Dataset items
[Start of section]

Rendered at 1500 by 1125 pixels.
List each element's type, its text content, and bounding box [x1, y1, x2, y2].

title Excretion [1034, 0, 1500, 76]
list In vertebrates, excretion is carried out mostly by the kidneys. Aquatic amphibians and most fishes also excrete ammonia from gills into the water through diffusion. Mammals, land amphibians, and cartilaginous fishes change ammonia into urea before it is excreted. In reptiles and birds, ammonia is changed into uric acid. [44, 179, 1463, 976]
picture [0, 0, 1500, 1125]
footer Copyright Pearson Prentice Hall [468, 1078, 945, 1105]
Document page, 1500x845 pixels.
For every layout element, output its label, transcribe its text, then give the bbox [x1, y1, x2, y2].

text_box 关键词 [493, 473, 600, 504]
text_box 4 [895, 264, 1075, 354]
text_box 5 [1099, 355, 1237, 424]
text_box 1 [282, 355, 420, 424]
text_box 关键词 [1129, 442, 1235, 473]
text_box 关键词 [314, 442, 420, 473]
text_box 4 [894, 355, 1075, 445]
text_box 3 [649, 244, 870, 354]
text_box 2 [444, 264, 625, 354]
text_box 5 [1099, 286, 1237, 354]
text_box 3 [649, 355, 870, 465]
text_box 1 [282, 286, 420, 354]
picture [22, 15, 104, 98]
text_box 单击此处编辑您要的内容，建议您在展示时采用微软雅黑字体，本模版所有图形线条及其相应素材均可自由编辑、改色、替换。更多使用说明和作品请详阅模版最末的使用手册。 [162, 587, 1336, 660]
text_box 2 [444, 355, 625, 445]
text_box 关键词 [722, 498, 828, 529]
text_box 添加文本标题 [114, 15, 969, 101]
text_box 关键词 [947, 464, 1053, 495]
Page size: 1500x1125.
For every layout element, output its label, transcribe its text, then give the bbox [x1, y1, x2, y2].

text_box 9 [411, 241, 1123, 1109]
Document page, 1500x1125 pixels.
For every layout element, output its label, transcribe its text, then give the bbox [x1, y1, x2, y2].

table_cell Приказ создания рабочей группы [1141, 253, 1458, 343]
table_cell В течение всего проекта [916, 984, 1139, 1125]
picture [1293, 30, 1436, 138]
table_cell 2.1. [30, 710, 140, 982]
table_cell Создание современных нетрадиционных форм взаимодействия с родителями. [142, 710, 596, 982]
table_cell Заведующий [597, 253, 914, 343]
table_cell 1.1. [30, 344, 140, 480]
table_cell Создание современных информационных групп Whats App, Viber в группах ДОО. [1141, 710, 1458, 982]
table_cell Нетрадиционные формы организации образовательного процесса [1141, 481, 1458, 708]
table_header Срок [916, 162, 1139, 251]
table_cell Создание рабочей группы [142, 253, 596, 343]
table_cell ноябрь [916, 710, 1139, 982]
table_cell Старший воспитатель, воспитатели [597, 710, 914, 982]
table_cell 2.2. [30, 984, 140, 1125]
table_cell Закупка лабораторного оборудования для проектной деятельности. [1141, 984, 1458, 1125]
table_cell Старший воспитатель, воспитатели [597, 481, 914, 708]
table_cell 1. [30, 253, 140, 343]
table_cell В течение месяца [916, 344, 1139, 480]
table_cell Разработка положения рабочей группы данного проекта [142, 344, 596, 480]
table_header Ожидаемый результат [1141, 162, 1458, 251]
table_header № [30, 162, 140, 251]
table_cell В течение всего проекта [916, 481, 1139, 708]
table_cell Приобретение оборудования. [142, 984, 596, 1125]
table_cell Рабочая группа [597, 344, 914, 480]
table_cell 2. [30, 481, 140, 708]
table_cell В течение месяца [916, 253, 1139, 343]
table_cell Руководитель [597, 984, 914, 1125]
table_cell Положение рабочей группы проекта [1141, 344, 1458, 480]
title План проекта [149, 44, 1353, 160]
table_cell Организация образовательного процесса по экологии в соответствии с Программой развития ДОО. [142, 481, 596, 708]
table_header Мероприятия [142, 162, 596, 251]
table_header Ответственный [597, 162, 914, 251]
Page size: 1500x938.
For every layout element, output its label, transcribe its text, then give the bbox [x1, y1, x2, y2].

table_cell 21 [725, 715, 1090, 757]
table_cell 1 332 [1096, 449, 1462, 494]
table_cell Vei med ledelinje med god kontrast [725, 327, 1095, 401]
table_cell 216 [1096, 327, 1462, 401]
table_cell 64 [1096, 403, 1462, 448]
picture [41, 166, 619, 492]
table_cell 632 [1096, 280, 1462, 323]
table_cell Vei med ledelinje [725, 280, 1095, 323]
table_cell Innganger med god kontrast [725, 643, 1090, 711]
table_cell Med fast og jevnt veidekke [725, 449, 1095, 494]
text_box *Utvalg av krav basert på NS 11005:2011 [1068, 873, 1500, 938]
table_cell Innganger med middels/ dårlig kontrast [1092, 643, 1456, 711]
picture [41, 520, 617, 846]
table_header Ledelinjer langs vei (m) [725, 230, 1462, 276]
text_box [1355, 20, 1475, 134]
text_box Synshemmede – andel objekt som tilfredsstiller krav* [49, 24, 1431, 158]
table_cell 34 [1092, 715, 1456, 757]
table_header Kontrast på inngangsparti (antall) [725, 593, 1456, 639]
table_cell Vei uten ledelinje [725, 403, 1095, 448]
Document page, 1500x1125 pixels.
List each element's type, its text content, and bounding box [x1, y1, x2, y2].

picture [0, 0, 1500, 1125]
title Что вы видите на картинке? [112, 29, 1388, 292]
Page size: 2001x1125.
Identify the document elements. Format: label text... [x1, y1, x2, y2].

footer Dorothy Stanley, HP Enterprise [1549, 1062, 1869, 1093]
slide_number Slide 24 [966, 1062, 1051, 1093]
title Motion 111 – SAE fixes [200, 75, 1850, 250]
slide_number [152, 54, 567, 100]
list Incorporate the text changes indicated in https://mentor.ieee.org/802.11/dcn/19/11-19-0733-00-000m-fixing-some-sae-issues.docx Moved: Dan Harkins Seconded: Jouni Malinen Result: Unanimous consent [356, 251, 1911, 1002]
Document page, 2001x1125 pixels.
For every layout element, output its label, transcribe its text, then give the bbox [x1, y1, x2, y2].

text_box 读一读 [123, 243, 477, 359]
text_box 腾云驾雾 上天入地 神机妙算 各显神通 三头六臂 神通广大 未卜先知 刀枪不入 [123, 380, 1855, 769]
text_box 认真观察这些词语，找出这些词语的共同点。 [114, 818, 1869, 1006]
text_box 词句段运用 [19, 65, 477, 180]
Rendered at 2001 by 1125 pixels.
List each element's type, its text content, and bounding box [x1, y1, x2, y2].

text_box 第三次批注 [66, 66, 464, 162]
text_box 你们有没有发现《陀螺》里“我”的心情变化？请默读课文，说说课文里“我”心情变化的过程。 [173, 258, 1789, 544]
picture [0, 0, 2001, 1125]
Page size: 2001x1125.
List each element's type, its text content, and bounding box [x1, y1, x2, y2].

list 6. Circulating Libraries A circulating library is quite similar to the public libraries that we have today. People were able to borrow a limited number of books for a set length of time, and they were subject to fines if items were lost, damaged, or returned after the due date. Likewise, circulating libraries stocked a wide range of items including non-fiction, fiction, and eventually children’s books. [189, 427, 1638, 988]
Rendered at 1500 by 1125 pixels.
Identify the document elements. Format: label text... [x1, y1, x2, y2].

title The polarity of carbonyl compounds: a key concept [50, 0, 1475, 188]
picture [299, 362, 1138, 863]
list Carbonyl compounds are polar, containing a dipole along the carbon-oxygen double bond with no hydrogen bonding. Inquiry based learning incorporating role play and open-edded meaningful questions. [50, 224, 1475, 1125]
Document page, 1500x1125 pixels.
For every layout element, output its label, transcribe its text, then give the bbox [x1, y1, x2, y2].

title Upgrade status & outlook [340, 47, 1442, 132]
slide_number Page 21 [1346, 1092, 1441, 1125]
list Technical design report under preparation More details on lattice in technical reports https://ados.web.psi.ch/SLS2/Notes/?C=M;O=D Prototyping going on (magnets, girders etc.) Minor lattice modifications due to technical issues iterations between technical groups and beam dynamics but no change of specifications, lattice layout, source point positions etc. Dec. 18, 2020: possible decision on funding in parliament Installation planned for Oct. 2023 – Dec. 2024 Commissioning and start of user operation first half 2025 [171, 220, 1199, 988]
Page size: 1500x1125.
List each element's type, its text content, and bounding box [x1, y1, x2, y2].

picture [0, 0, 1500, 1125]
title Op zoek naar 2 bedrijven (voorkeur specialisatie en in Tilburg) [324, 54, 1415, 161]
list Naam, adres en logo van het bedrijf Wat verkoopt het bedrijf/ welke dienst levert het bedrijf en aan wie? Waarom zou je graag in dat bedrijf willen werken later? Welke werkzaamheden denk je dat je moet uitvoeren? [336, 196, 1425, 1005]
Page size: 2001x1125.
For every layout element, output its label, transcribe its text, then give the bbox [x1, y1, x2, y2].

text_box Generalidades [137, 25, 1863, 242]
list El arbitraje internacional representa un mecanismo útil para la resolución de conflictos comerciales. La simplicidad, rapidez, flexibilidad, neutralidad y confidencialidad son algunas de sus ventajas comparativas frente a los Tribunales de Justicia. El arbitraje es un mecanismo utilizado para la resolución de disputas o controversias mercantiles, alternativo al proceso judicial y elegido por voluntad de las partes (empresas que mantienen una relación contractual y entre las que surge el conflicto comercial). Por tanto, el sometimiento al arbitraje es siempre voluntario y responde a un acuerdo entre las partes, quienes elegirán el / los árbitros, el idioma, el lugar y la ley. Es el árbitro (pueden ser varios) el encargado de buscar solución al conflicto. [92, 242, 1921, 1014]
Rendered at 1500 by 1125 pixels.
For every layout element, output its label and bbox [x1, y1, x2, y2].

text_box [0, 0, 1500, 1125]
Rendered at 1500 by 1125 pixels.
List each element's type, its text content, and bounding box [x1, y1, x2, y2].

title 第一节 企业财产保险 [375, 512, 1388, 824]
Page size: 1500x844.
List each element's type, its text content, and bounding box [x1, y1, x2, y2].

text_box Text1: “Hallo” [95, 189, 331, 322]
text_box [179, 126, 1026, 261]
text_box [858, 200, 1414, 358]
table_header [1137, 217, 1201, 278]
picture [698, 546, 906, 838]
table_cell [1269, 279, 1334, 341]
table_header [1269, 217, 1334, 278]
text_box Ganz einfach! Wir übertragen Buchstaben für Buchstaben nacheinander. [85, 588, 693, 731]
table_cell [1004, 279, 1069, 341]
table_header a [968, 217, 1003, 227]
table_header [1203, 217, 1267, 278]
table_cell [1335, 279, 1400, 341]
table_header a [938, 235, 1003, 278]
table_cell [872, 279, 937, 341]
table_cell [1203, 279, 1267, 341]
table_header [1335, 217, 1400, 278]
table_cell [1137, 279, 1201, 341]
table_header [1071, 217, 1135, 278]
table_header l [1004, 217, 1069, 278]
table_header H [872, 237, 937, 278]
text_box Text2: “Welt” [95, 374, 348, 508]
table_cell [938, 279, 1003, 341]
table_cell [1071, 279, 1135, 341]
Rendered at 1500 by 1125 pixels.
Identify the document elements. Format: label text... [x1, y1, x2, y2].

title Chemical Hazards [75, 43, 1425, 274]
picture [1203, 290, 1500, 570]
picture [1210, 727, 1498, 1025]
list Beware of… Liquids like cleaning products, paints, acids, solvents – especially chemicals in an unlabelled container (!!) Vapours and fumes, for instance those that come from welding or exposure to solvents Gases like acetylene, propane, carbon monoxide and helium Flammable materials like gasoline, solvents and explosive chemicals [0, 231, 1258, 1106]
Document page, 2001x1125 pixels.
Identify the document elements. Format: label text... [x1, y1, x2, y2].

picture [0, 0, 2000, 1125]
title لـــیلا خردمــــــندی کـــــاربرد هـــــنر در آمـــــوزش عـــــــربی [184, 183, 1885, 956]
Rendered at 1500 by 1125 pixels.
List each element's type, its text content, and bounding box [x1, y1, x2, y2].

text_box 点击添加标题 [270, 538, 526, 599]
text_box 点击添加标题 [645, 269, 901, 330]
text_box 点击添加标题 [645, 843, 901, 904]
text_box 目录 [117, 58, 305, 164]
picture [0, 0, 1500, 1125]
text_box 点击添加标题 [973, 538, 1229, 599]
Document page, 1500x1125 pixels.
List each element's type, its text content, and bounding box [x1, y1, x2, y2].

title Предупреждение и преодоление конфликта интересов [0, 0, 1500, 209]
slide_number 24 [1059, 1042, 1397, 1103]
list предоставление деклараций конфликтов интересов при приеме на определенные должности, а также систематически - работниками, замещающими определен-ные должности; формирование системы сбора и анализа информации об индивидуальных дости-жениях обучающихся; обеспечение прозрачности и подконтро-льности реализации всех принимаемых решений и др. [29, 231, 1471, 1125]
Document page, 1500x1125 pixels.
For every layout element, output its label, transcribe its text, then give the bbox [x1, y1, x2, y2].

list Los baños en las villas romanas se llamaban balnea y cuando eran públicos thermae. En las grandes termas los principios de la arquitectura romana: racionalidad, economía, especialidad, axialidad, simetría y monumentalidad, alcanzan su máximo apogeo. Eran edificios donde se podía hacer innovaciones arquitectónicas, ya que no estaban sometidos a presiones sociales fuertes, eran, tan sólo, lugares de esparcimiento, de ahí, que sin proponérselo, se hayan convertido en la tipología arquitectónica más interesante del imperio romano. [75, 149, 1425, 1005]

[End of section]

ACTION ITEM: Send back the lines of the records word for word, from the very first through the line containing "Document page, 1500x845 pixels.".

SOLUTION TO THIS TASK:
Rendered at 1500 by 1125 pixels.
List each element's type, its text content, and bounding box [x1, y1, x2, y2].

title Excretion [1034, 0, 1500, 76]
list In vertebrates, excretion is carried out mostly by the kidneys. Aquatic amphibians and most fishes also excrete ammonia from gills into the water through diffusion. Mammals, land amphibians, and cartilaginous fishes change ammonia into urea before it is excreted. In reptiles and birds, ammonia is changed into uric acid. [44, 179, 1463, 976]
picture [0, 0, 1500, 1125]
footer Copyright Pearson Prentice Hall [468, 1078, 945, 1105]
Document page, 1500x845 pixels.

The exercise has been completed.